IV. Une condition essentielle Afin de « se sentir vivre », c’est savoir apprecier l’existence. Morales, sensations, lignes de conduite, emotions, connaissances, facultes, opinions, passions, sens, cerveau, etc., autant de revenus permettant d’apprecier notre vie, autant de serviteurs mis a la disposition du « moi arablounge application rencontre » Afin de qu’il se developpe et s’epanouisse. Les maitrisant l’ensemble de, le « negateur d’autorite » conscient ne se laisse maitriser par aucun d’eux. La ou il succombe c’est via manque d’education d’une volonte ; ce n’est gui?re irreparable. Le « hors-domination » raisonne n’est jamais un peureux, il jouit de toutes trucs, mord a toutes choses, en limites de l’appreciation individuelle. Il goute a tout et rien ne lui repugne, sous condition de garder le equilibre moral.

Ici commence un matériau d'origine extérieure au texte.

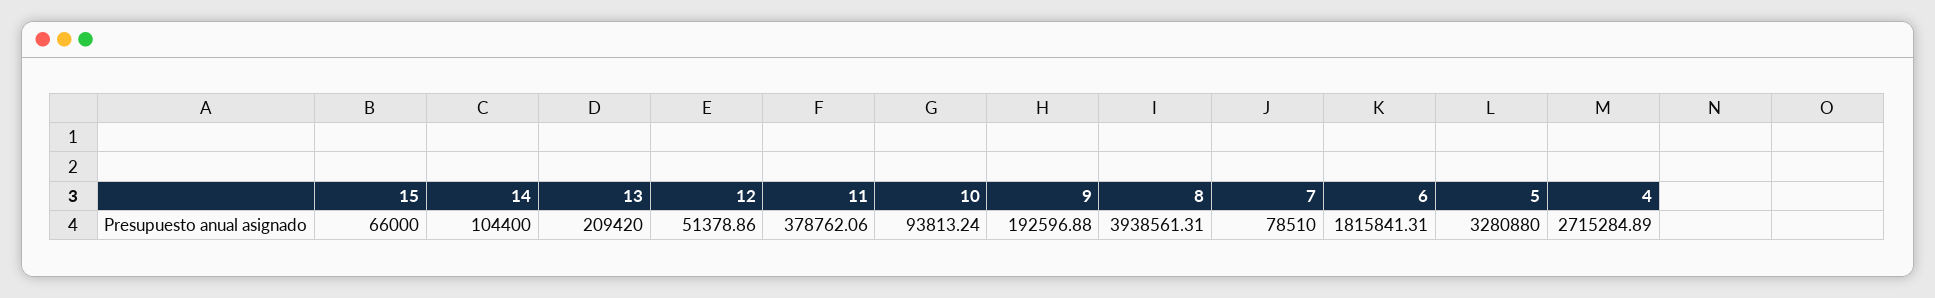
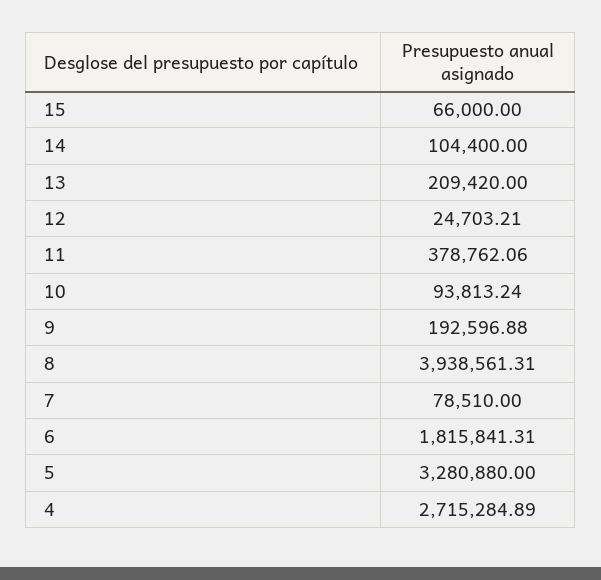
12: 51378.86 -> 24703.21

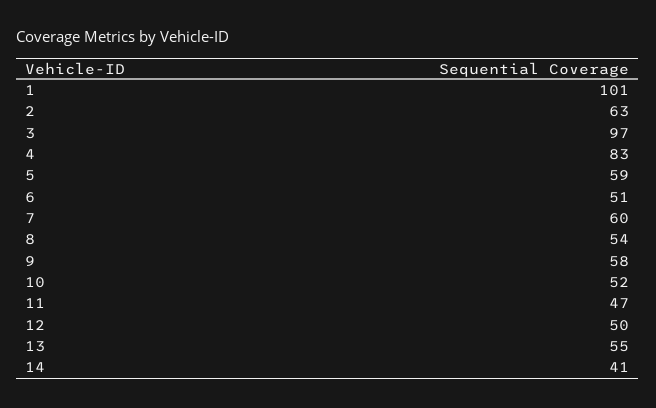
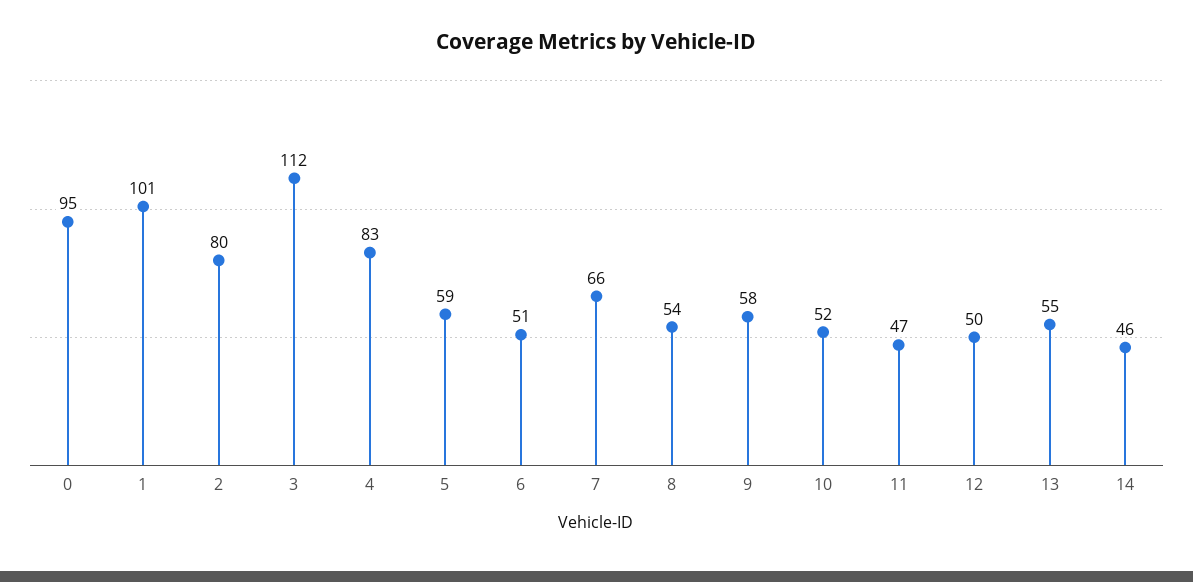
2: 63 -> 80
3: 97 -> 112
7: 60 -> 66
14: 41 -> 46
0: none -> 95

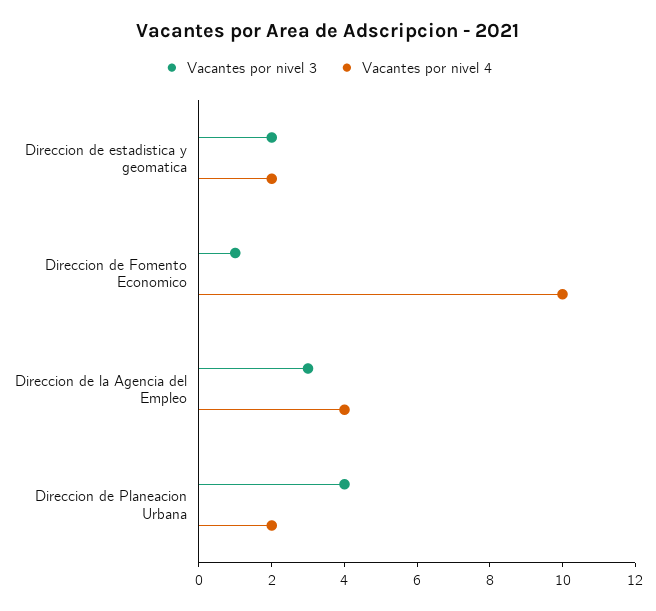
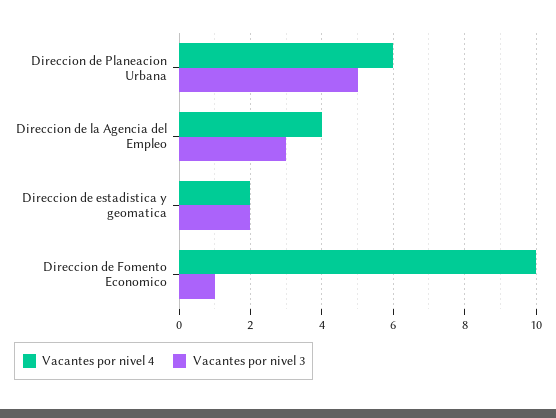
Vacantes por nivel 3, Direccion de Planeacion Urbana: 4 -> 5
Vacantes por nivel 4, Direccion de Planeacion Urbana: 2 -> 6

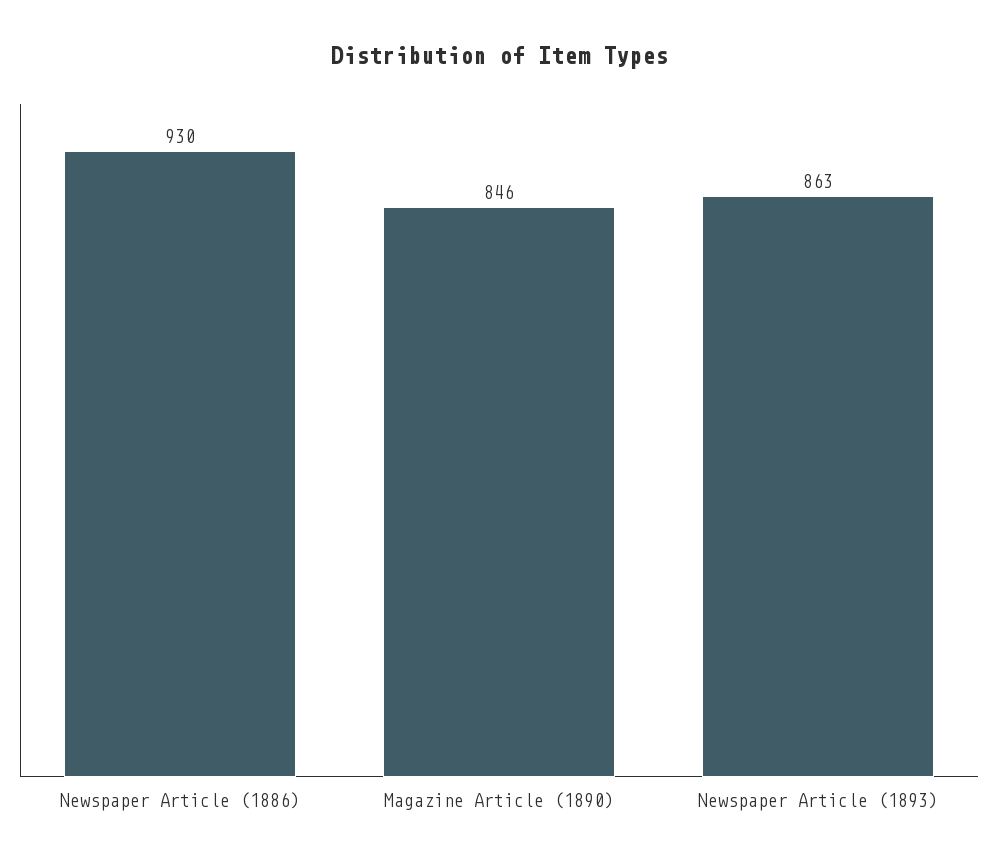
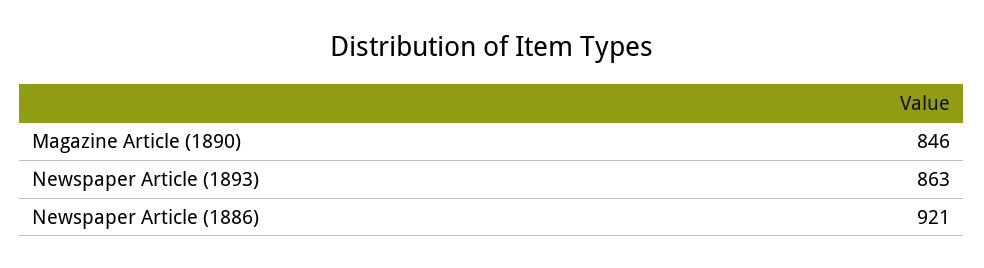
Newspaper Article (1886): 930 -> 921

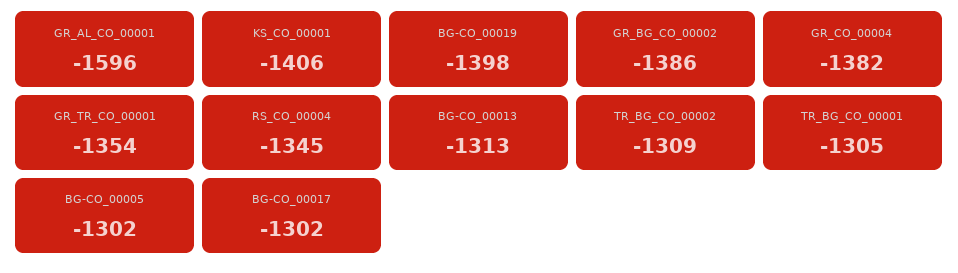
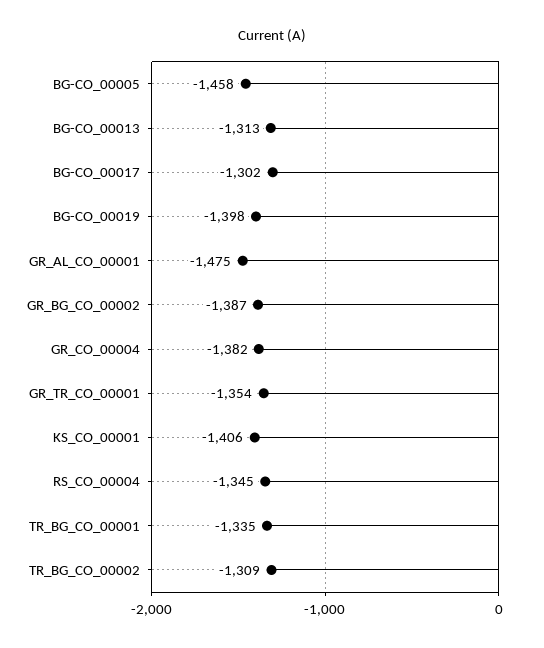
GR_AL_CO_00001: -1596 -> -1475
GR_BG_CO_00002: -1386 -> -1387
TR_BG_CO_00001: -1305 -> -1335
BG-CO_00005: -1302 -> -1458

L’anarchiste est en mesure de seul se sentir vivre, puisqu’il reste l’unique parmi nos hommes dont l’appreciation en vie puise sa source en soi-meme, sans le melange impur d’une autorite imposee du dehors.
Ernest Lucien Juin, dit E. Armand, (1872-1963) anarchiste individualiste. Gamin de communard, membre de l’Armee du salut en 1889, il decouvre l’anarchisme et rompt avec les salutistes en 1897. Cela collabore ensuite a quantite de journaux ; Le libertaire de Faure, Le cri de revolte, il anime L’ere nouvelle de 1901 a 1911. A partir de 1902, Armand participe aux causeries populaires animees par Libertad et s’engage definitivement Afin de l’anarchisme individualiste. L’activite d’Armand lui vaut d’etre condamne et emprisonne a de multiples reprises. Il fait paraitre l’En-Dehors pendant 17 ans, L’Unique pendant 11 annees, puis un bulletin dans Defense de l’homme pendant 6 annees, Il collabore egalement a l’Encyclopedie Anarchiste de Faure. L’action d’Armand s’oriente egalement vers des « milieux libres » (les colonies anarchistes) ou il prone l’amour libre, la camaraderie amoureuse, le naturisme et le refus generalise des contraintes. Armand se definit via l’epitaphe qu’il se composa : « Cela vecut, il se donna, il mourut inassouvi ».